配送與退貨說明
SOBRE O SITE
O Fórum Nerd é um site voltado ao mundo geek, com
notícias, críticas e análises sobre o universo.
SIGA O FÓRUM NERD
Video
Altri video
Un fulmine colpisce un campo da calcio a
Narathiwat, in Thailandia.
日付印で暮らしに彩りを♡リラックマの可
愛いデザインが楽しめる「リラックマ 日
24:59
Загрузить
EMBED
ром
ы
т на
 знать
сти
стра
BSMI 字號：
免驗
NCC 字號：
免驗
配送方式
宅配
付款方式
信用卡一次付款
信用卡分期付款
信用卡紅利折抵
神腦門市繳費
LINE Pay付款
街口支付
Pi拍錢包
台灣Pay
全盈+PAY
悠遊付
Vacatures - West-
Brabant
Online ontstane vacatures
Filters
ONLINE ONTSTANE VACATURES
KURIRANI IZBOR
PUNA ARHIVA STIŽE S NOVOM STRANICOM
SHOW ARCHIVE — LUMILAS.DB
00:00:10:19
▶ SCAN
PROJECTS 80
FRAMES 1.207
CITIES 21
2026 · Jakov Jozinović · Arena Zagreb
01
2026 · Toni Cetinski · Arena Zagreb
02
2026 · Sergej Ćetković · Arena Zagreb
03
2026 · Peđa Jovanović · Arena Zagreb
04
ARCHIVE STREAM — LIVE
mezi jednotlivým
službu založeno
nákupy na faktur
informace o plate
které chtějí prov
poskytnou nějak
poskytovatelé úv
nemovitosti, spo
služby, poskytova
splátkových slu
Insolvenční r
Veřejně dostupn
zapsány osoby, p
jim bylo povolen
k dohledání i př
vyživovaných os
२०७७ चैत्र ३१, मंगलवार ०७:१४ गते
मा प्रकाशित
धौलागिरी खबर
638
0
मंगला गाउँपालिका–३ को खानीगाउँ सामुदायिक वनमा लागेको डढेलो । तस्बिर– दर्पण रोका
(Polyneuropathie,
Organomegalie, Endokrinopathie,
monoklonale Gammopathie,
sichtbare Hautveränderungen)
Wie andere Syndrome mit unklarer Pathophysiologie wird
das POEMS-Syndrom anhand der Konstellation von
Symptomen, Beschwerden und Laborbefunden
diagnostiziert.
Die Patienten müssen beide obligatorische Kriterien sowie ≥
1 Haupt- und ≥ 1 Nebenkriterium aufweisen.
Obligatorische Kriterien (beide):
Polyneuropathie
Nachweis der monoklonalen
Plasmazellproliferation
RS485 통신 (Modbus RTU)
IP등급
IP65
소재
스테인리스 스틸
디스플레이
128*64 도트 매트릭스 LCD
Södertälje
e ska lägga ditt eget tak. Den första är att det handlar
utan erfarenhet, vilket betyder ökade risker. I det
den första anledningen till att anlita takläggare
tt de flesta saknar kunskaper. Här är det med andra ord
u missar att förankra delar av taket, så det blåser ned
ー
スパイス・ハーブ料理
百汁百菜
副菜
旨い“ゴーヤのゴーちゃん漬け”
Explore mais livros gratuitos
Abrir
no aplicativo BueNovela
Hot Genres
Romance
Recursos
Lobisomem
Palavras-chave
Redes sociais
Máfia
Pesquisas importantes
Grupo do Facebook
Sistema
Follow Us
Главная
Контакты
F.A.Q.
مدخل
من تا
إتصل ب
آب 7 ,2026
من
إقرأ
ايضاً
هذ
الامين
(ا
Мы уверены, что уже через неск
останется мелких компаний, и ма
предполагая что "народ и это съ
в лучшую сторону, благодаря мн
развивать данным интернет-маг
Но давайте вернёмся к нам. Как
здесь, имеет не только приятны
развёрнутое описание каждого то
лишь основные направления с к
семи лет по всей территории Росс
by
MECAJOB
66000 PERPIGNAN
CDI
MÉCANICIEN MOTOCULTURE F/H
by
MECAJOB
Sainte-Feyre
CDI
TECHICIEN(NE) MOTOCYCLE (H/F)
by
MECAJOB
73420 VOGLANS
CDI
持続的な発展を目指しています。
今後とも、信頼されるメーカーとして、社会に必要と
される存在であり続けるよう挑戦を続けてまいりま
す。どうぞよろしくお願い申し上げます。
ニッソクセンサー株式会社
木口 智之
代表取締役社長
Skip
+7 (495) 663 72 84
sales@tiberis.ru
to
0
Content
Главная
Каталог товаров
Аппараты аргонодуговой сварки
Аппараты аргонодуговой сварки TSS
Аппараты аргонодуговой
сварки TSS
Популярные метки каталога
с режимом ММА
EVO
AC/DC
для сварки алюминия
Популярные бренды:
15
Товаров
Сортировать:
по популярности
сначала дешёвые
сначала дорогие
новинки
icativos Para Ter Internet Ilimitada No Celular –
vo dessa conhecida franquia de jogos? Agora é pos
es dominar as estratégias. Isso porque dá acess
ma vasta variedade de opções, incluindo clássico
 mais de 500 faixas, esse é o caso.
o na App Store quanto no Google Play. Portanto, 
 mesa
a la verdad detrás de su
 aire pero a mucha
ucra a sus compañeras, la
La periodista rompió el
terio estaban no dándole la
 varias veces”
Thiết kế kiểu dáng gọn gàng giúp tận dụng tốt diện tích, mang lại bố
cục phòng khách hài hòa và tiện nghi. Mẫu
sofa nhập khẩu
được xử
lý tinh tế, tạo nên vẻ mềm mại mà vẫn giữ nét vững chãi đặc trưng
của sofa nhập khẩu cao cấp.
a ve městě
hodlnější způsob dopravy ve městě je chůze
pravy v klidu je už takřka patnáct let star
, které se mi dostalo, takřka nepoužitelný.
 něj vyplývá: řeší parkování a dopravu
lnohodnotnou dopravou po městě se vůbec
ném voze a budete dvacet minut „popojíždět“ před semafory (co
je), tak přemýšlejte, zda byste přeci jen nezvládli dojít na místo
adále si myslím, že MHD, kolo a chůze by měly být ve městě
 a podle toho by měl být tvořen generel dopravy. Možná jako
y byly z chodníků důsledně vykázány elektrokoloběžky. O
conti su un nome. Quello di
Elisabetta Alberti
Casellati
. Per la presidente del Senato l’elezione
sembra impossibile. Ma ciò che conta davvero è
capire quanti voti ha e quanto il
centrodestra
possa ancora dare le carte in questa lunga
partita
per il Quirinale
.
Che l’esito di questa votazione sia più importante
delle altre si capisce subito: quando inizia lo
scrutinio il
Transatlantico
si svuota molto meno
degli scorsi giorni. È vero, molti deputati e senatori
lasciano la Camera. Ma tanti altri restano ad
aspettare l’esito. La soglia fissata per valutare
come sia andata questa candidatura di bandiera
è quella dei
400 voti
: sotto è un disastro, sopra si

········

_GOAL OF THE EXERCISE_
Give the listing again, word for word.

_ANSWER TO THIS TASK_
配送與退貨說明
SOBRE O SITE
O Fórum Nerd é um site voltado ao mundo geek, com
notícias, críticas e análises sobre o universo.
SIGA O FÓRUM NERD
Video
Altri video
Un fulmine colpisce un campo da calcio a
Narathiwat, in Thailandia.
日付印で暮らしに彩りを♡リラックマの可
愛いデザインが楽しめる「リラックマ 日
24:59
Загрузить
EMBED
ром
ы
т на
 знать
сти
стра
BSMI 字號：
免驗
NCC 字號：
免驗
配送方式
宅配
付款方式
信用卡一次付款
信用卡分期付款
信用卡紅利折抵
神腦門市繳費
LINE Pay付款
街口支付
Pi拍錢包
台灣Pay
全盈+PAY
悠遊付
Vacatures - West-
Brabant
Online ontstane vacatures
Filters
ONLINE ONTSTANE VACATURES
KURIRANI IZBOR
PUNA ARHIVA STIŽE S NOVOM STRANICOM
SHOW ARCHIVE — LUMILAS.DB
00:00:10:19
▶ SCAN
PROJECTS 80
FRAMES 1.207
CITIES 21
2026 · Jakov Jozinović · Arena Zagreb
01
2026 · Toni Cetinski · Arena Zagreb
02
2026 · Sergej Ćetković · Arena Zagreb
03
2026 · Peđa Jovanović · Arena Zagreb
04
ARCHIVE STREAM — LIVE
mezi jednotlivým
službu založeno
nákupy na faktur
informace o plate
které chtějí prov
poskytnou nějak
poskytovatelé úv
nemovitosti, spo
služby, poskytova
splátkových slu
Insolvenční r
Veřejně dostupn
zapsány osoby, p
jim bylo povolen
k dohledání i př
vyživovaných os
२०७७ चैत्र ३१, मंगलवार ०७:१४ गते
मा प्रकाशित
धौलागिरी खबर
638
0
मंगला गाउँपालिका–३ को खानीगाउँ सामुदायिक वनमा लागेको डढेलो । तस्बिर– दर्पण रोका
(Polyneuropathie,
Organomegalie, Endokrinopathie,
monoklonale Gammopathie,
sichtbare Hautveränderungen)
Wie andere Syndrome mit unklarer Pathophysiologie wird
das POEMS-Syndrom anhand der Konstellation von
Symptomen, Beschwerden und Laborbefunden
diagnostiziert.
Die Patienten müssen beide obligatorische Kriterien sowie ≥
1 Haupt- und ≥ 1 Nebenkriterium aufweisen.
Obligatorische Kriterien (beide):
Polyneuropathie
Nachweis der monoklonalen
Plasmazellproliferation
RS485 통신 (Modbus RTU)
IP등급
IP65
소재
스테인리스 스틸
디스플레이
128*64 도트 매트릭스 LCD
Södertälje
e ska lägga ditt eget tak. Den första är att det handlar
utan erfarenhet, vilket betyder ökade risker. I det
den första anledningen till att anlita takläggare
tt de flesta saknar kunskaper. Här är det med andra ord
u missar att förankra delar av taket, så det blåser ned
ー
スパイス・ハーブ料理
百汁百菜
副菜
旨い“ゴーヤのゴーちゃん漬け”
Explore mais livros gratuitos
Abrir
no aplicativo BueNovela
Hot Genres
Romance
Recursos
Lobisomem
Palavras-chave
Redes sociais
Máfia
Pesquisas importantes
Grupo do Facebook
Sistema
Follow Us
Главная
Контакты
F.A.Q.
مدخل
من تا
إتصل ب
آب 7 ,2026
من
إقرأ
ايضاً
هذ
الامين
(ا
Мы уверены, что уже через неск
останется мелких компаний, и ма
предполагая что "народ и это съ
в лучшую сторону, благодаря мн
развивать данным интернет-маг
Но давайте вернёмся к нам. Как
здесь, имеет не только приятны
развёрнутое описание каждого то
лишь основные направления с к
семи лет по всей территории Росс
by
MECAJOB
66000 PERPIGNAN
CDI
MÉCANICIEN MOTOCULTURE F/H
by
MECAJOB
Sainte-Feyre
CDI
TECHICIEN(NE) MOTOCYCLE (H/F)
by
MECAJOB
73420 VOGLANS
CDI
持続的な発展を目指しています。
今後とも、信頼されるメーカーとして、社会に必要と
される存在であり続けるよう挑戦を続けてまいりま
す。どうぞよろしくお願い申し上げます。
ニッソクセンサー株式会社
木口 智之
代表取締役社長
Skip
+7 (495) 663 72 84
sales@tiberis.ru
to
0
Content
Главная
Каталог товаров
Аппараты аргонодуговой сварки
Аппараты аргонодуговой сварки TSS
Аппараты аргонодуговой
сварки TSS
Популярные метки каталога
с режимом ММА
EVO
AC/DC
для сварки алюминия
Популярные бренды:
15
Товаров
Сортировать:
по популярности
сначала дешёвые
сначала дорогие
новинки
icativos Para Ter Internet Ilimitada No Celular –
vo dessa conhecida franquia de jogos? Agora é pos
es dominar as estratégias. Isso porque dá acess
ma vasta variedade de opções, incluindo clássico
 mais de 500 faixas, esse é o caso.
o na App Store quanto no Google Play. Portanto, 
 mesa
a la verdad detrás de su
 aire pero a mucha
ucra a sus compañeras, la
La periodista rompió el
terio estaban no dándole la
 varias veces”
Thiết kế kiểu dáng gọn gàng giúp tận dụng tốt diện tích, mang lại bố
cục phòng khách hài hòa và tiện nghi. Mẫu
sofa nhập khẩu
được xử
lý tinh tế, tạo nên vẻ mềm mại mà vẫn giữ nét vững chãi đặc trưng
của sofa nhập khẩu cao cấp.
a ve městě
hodlnější způsob dopravy ve městě je chůze
pravy v klidu je už takřka patnáct let star
, které se mi dostalo, takřka nepoužitelný.
 něj vyplývá: řeší parkování a dopravu
lnohodnotnou dopravou po městě se vůbec
ném voze a budete dvacet minut „popojíždět“ před semafory (co
je), tak přemýšlejte, zda byste přeci jen nezvládli dojít na místo
adále si myslím, že MHD, kolo a chůze by měly být ve městě
 a podle toho by měl být tvořen generel dopravy. Možná jako
y byly z chodníků důsledně vykázány elektrokoloběžky. O
conti su un nome. Quello di
Elisabetta Alberti
Casellati
. Per la presidente del Senato l’elezione
sembra impossibile. Ma ciò che conta davvero è
capire quanti voti ha e quanto il
centrodestra
possa ancora dare le carte in questa lunga
partita
per il Quirinale
.
Che l’esito di questa votazione sia più importante
delle altre si capisce subito: quando inizia lo
scrutinio il
Transatlantico
si svuota molto meno
degli scorsi giorni. È vero, molti deputati e senatori
lasciano la Camera. Ma tanti altri restano ad
aspettare l’esito. La soglia fissata per valutare
come sia andata questa candidatura di bandiera
è quella dei
400 voti
: sotto è un disastro, sopra si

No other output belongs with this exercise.